Food Change: 7 Leitideen für eine neue Esskultur und ein Zukunftsmenü

By , 10 Februar, 2011, 4 Comments

"Food Change" - Wie schmeckt die Zukunft?

Um unser Essverhalten und unsere Lebensmittel ist dieser Tage so einiges an Themen im Gespräch.  Allerorten wird die Macht der Verbraucher beschworen und an unsere Gewissen appeliert. Keine Tiere mehr essen, nur noch regional gewachsene Zutaten einkaufen, Bioläden statt Supermarktketten, Einzelhändler statt Discounter konsultieren. Zurecht.

Aber reicht das und ist das nicht alles wenig nachhaltiges Skandal-Hopping? Und wie soll sich das im Alltag umsetzen lassen? Wo bleibt der Genuss? Und wie lehre ich meinem Heißhunger auf Bio-Rohkost abzufahren statt auf allseits verfügbare industriell gearbeitete Leckerli. Wieso giert mein Körper eigentlich überhaupt nach Sachen, die was Zutaten und Herstellung anbetrifft eigentlich ekelerregend, schädlich und dazu wenig nahrhaft sind?

Good Food – bad Food?

Lässt sich überhaupt a) zwischen gutem und schlechtem Essen unterscheiden? Und b) in der Konsequenz auf schlechtes verzichten? Ganz so dogmatisch gehen es die beiden Autoren von Food Change, die österreichische Ernährungswissenschaftlerin Hanni Rützler und der Kulturwissenschaftler Wolfgang Reiter nicht an. Eher pragmatisch. So steht dem Buch das Kafka-Zitat voran: Wege entstehen dadurch, dass man sie geht.


Trotzdem proklamieren sie einen Wechsel, eine Änderung (liebgewonnener) Gewohnheiten. Das Appetitliche an Food Change ist dabei die Tatsache, dass es alle Fakten und Trendanalysen mit sehr konkreten Beispielen verdeutlicht.
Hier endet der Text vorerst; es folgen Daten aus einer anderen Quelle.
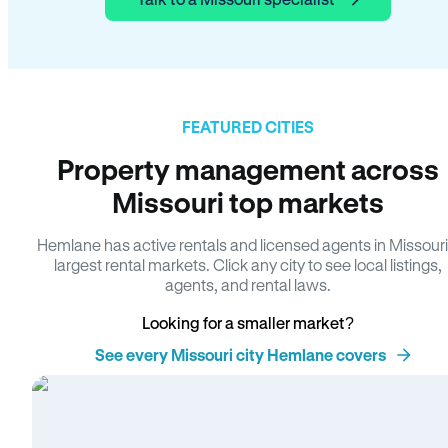
FEATURED CITIES
Property management across
Missouri top markets
Hemlane has active rentals and licensed agents in Missouri
largest rental markets. Click any city to see local listings,
agents, and rental laws.
Looking for a smaller market?
See every Missouri city Hemlane covers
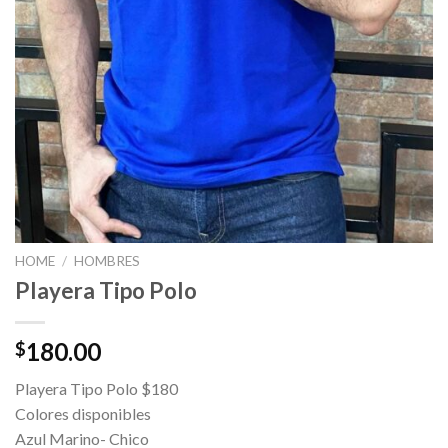
HOME
/
HOMBRES
Playera Tipo Polo
180.00
$
Playera Tipo Polo $180
Colores disponibles
Azul Marino- Chico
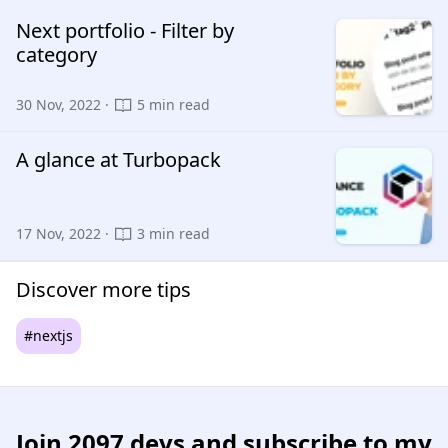
Next portfolio - Filter by
category
30 Nov, 2022 ·
5 min read
A glance at Turbopack
17 Nov, 2022 ·
3 min read
Discover more tips
#nextjs
Join
2097 devs
and subscribe to my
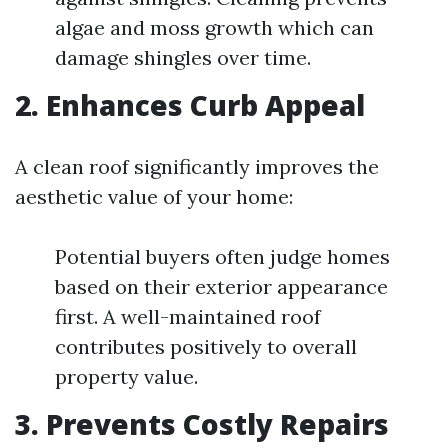
algae and moss growth which can
damage shingles over time.
2. Enhances Curb Appeal
A clean roof significantly improves the
aesthetic value of your home:
Potential buyers often judge homes
based on their exterior appearance
first. A well-maintained roof
contributes positively to overall
property value.
3. Prevents Costly Repairs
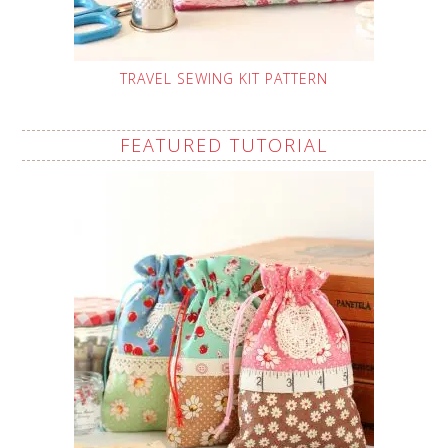
TRAVEL SEWING KIT PATTERN
FEATURED TUTORIAL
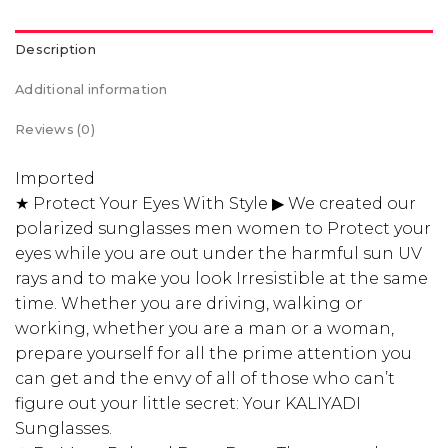
Description
Additional information
Reviews (0)
Imported
★ Protect Your Eyes With Style ▶ We created our
polarized sunglasses men women to Protect your
eyes while you are out under the harmful sun UV
rays and to make you look Irresistible at the same
time. Whether you are driving, walking or
working, whether you are a man or a woman,
prepare yourself for all the prime attention you
can get and the envy of all of those who can’t
figure out your little secret: Your KALIYADI
Sunglasses.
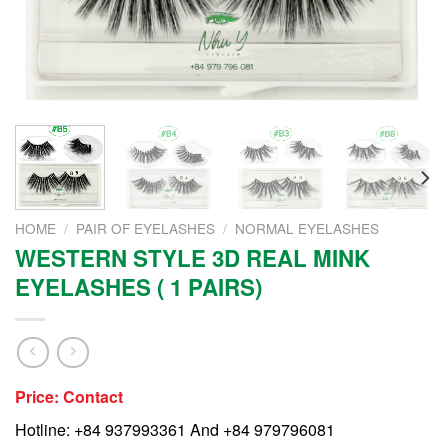
HOME
/
PAIR OF EYELASHES
/
NORMAL EYELASHES
WESTERN STYLE 3D REAL MINK
EYELASHES ( 1 PAIRS)
Price: Contact
Hotline: +84 937993361 And +84 979796081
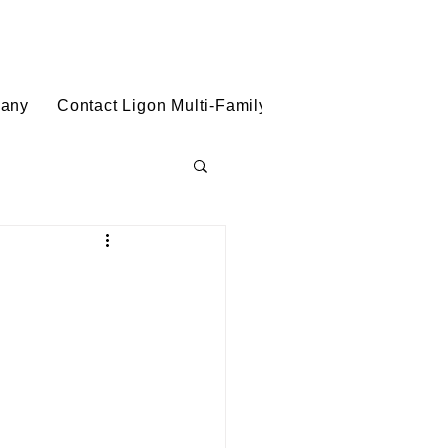
(888) 432-5799
Ligon Multi-Family Solutions
pany
Contact Ligon Multi-Family Solutions
Blog
cing & Deal Struc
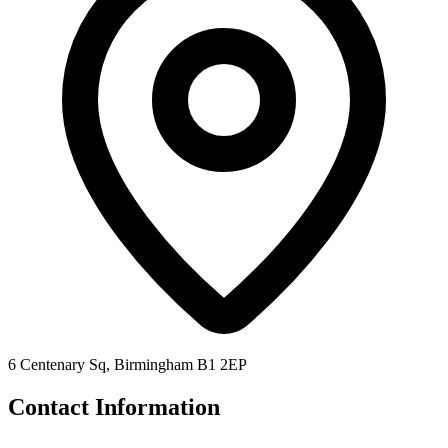
6 Centenary Sq, Birmingham B1 2EP
Contact Information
Egal ob es um  Phänomene wie „Essthetik“ geht, oder die Frage, wie der Supermarkt der Zukunft aussehen wird, wie sich die Gastronomie auf die neuen, „wertvollen“ Bedürfnisse der  Konsumenten einstellen wird oder wie ein regionales Dorf seine Produkte im globalen Dorf verkaufen kann.

Zukunftsmenüs: Lets get startet!

Schnell wird beim Lesen deutlich, dass die Zukunft uns allen schmecken kann – wenn wir nicht warten, bis sie kommt, sondern sie jetzt anfangen selbst zu gestalten. Und um diese Anpassung leichter zu machen, endet jedes Kapitel mit einem „Zukunftsmenü“, das konkrete Handlungsanweisungen für Konsumenten, Produzenten, Gastronomie, Handel und Politik bietet.
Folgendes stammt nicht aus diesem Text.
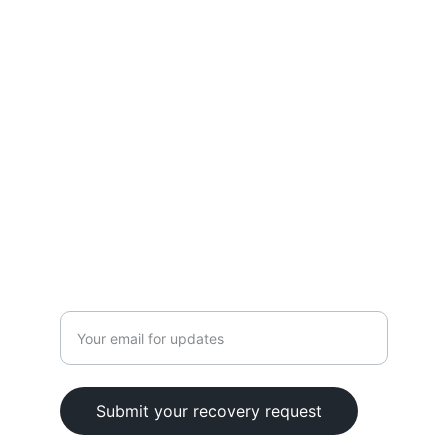
Terms
Blog
CONTACT
+1 (626) 686-4545
info@cryptosavers.org
Enter your email address
Submit your recovery request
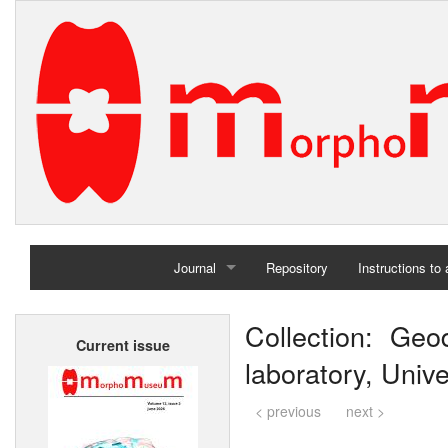
Journal
Repository
Instructions to
Home
Collection: Ge
Current issue
Archives
laboratory, Unive
< previous
next >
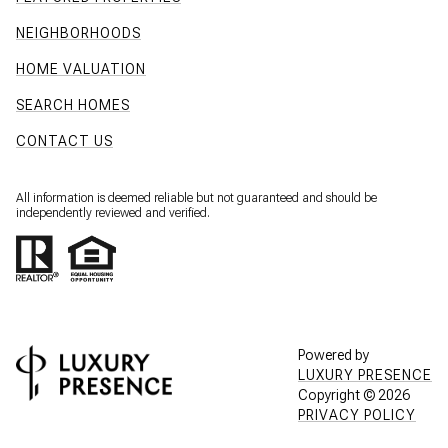
NEIGHBORHOODS
HOME VALUATION
SEARCH HOMES
CONTACT US
All information is deemed reliable but not guaranteed and should be
independently reviewed and verified.
Powered by
LUXURY PRESENCE
Copyright ©
2026
PRIVACY POLICY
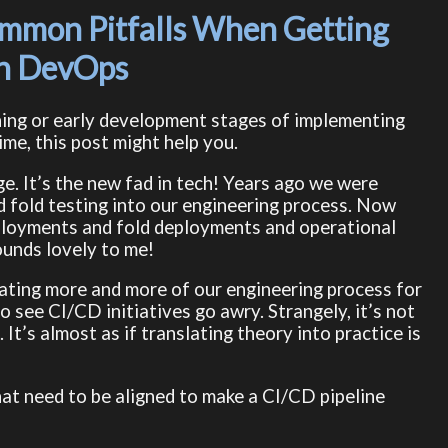
mmon Pitfalls When Getting
th DevOps
nning or early development stages of implementing
ime, this post might help you.
ge. It’s the new fad in tech! Years ago we were
d fold testing into our engineering process. Now
eployments and fold deployments and operational
ounds lovely to me!
ating more and more of our engineering process for
o see CI/CD initiatives go awry. Strangely, it’s not
It’s almost as if translating theory into practice is
hat need to be aligned to make a CI/CD pipeline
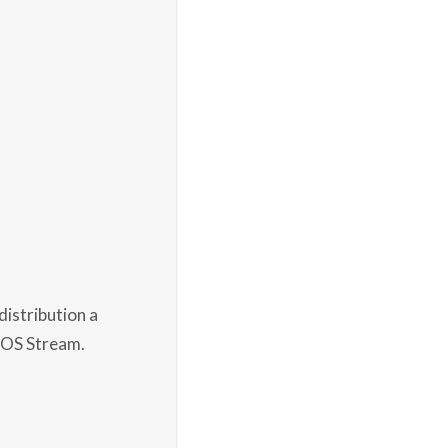
istribution a
ntOS Stream.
Lieber kein Huhn als irgendein Huhn (Eckard Witzigmann)

Dieses Zitat steht über dem ersten der sieben Kapitel: Besser statt mehr. Qualität statt Quantität also und hier zeigt sich der Nachteil, wenn es denn einer ist, des Werkes. Food Change erzählt nichts wirklich Neues. Es belegt manches und zeigt Handlungsoptionen auf, aber es hat keinen Aha-Effekt. Man kann allem zustimmen darin, denn ja, klar, vielseitig ist besser als einseitig, natürlich besser als künstlich und umweltfreundlich besser als umweltbelastend.
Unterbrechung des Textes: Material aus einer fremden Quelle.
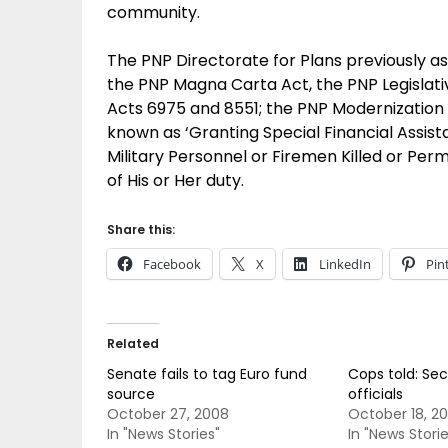
community.
The PNP Directorate for Plans previously aske
the PNP Magna Carta Act, the PNP Legislativ
Acts 6975 and 8551; the PNP Modernizatio
known as ‘Granting Special Financial Assist
Military Personnel or Firemen Killed or Pe
of His or Her duty.
Share this:
Facebook
X
LinkedIn
Pin
Related
Senate fails to tag Euro fund
Cops told: Se
source
officials
October 27, 2008
October 18, 2
In "News Stories"
In "News Storie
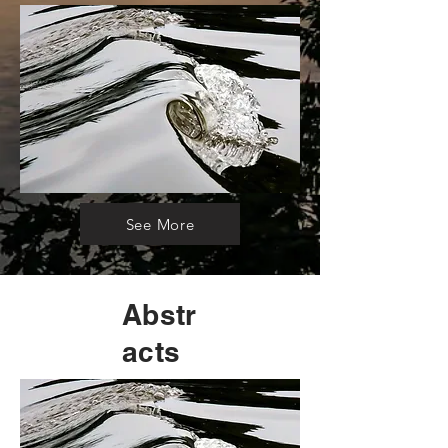
See More
Abstr
acts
Auf Seite 85 heißt es ebenso banal wie richtig, dass sich das Bewusstsein durchgesetzt habe, „das Essen und Trinken für unser Wohlbefinden von besonderer Bedeutung“ seien. Und doch habe ich das Buch gern gelesen, habe mir mein Unwohlsein gegenüber unserem Ernährungs- und Einkaufsverhalten, unseren unzureichenden Kompromissen was unsere Prinzipien angeht, durch viele Studienergebnisse und kluge Expertenmeinungen bestätigen lassen. Und nicht zuletzt die Gesamtheit und Abhängigkeit von Lebensmittelproduktion über Handel und Gastronomie bis zum Endverbraucher und seinen Bedürfnissen vor Augen halten lassen.